Figure 2 (see below) shows potential gaps in coverage when moving from one claims-made policy to another.
Avoiding Gaps in Coverage with Claims-made Coverage
It is important to make sure that a gap in your malpractice coverage doesn't occur.
A gap in coverage can result in a number of ways. If the retroactive date (coverage date) of a claims-made policy changes, a gap in coverage may result. The timeline (Figure 2) shows what happened when a doctor switched from a claims-made policy with Company A (Policy Period 1) to a claims-made policy with Company B (Policy Period 2) and did not purchase tail coverage from Company A or prior acts coverage from Company B. This switch resulted in a change to the doctor's retro date. This same scenario would apply if the coverage was completely canceled.
As shown in Figure 2, the injury occurred during Policy Period 1. Because the doctor changed coverage and did not purchase tail coverage from Company A or prior acts coverage from Company B, he/she has a new retro date.
Consequently, an injury that occurred 7/1/18 but was not submitted by the patient until 7/1/19 would not be covered by either Company A or Company B.

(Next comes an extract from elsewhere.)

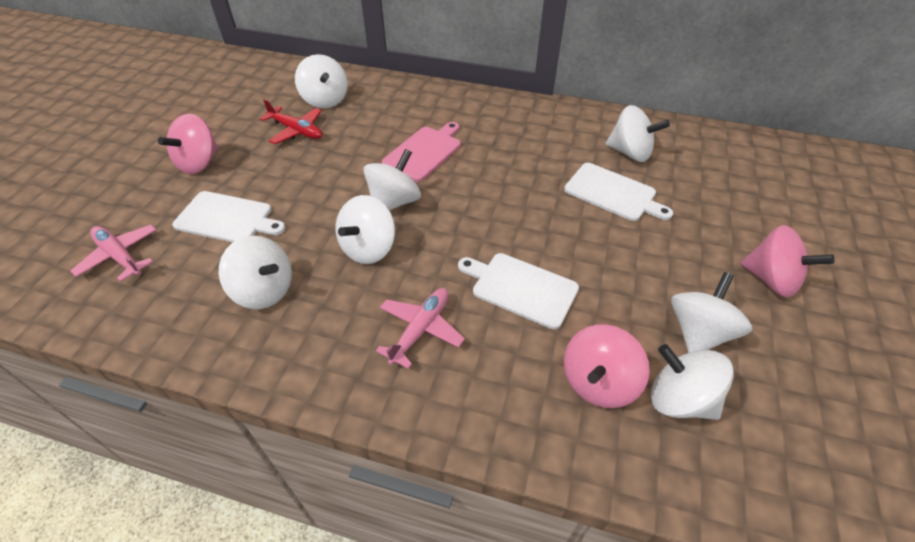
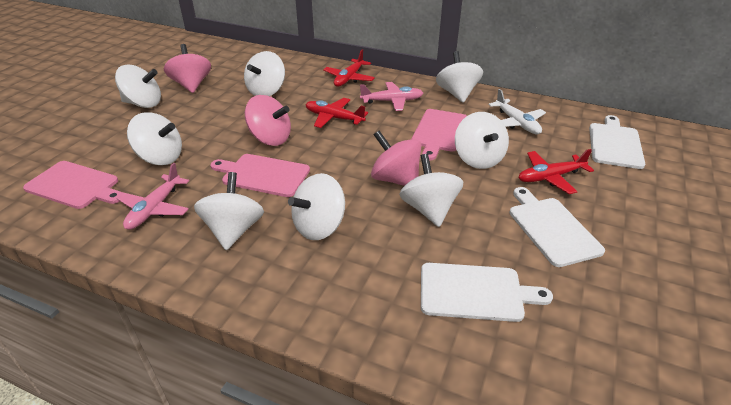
pink cutting board: [382,122,461,182] = 1 -> [23,161,122,209] [210,154,310,197] [412,109,467,160] = 3
red plane: [260,99,322,144] = 1 -> [305,98,368,128] [323,49,375,87] [518,149,594,194] = 3
white plane: none = 0 -> [488,89,546,134] = 1
white spinning top: [219,236,292,309] [295,54,348,108] [336,195,395,264] [363,149,421,211] [606,105,670,162] [651,344,734,420] [671,272,752,353] = 7 -> [115,65,161,108] [127,112,182,165] [194,172,264,250] [244,51,285,96] [288,173,345,240] [399,154,463,227] [436,51,483,103] [455,112,509,169] = 8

This gap represents a significant risk to the doctor and his/her patients. To avoid a gap in coverage when canceling your policy or switching insurance companies, you need to purchase either tail coverage from your former insurer or prior acts coverage from your prospective insurer. Without this additional coverage, there is no coverage for the entire period of time the previous policy was in place.
Typically, tail coverage must be purchased within a certain period of time following cancellation. It is a one-time purchase, does not expire and cannot be canceled by you or the insurance company that issues it. Generally, tail coverage may not be purchased if the policy was canceled for nonpayment of premium.